Copy each line of the data beneath in which the word "bywords" appears.

[Saved data entries]
════

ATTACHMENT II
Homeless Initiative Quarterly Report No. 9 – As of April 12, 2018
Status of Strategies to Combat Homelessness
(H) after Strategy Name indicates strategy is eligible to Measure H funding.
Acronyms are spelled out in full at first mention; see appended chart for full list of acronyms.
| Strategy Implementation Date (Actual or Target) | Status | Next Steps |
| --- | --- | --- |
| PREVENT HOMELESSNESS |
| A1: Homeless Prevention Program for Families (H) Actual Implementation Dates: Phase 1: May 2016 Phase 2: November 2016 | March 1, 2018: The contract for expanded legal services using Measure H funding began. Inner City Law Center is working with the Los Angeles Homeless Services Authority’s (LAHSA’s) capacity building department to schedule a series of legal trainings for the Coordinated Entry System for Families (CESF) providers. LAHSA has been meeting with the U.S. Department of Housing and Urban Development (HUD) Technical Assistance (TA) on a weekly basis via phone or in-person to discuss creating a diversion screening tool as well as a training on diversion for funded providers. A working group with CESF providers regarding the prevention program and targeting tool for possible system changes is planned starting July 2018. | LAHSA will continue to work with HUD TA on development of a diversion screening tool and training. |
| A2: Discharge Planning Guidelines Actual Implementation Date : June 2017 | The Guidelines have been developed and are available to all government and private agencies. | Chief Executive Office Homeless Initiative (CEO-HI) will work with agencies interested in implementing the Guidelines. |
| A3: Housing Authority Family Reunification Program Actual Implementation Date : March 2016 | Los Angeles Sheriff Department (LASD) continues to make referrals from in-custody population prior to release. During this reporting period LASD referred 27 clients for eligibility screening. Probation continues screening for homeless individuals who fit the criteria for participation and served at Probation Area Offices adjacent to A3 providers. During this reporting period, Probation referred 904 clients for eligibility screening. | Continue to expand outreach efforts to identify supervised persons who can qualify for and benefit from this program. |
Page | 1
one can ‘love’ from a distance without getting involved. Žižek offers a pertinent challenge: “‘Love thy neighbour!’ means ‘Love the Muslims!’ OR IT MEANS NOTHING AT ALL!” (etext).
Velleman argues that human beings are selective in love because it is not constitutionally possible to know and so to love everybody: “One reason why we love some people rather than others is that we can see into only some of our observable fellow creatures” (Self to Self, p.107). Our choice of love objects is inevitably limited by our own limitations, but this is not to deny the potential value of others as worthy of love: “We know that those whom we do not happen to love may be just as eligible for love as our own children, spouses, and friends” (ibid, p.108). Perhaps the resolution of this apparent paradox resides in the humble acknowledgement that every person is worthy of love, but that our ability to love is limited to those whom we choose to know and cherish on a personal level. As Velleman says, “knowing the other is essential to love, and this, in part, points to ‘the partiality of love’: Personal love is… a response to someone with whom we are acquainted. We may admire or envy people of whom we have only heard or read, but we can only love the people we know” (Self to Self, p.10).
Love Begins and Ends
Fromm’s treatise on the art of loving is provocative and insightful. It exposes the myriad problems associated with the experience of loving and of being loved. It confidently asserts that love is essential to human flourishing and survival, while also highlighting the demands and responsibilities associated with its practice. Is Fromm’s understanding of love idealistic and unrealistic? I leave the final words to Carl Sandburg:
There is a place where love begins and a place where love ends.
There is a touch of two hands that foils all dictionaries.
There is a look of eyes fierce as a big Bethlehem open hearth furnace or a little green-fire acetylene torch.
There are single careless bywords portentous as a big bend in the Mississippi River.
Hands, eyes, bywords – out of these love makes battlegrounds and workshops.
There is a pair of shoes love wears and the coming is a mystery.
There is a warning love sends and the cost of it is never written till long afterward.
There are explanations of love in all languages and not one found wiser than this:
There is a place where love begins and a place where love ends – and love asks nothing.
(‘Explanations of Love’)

════

• Response area:
There are single careless bywords portentous as a big bend in the Mississippi River.
Hands, eyes, bywords – out of these love makes battlegrounds and workshops.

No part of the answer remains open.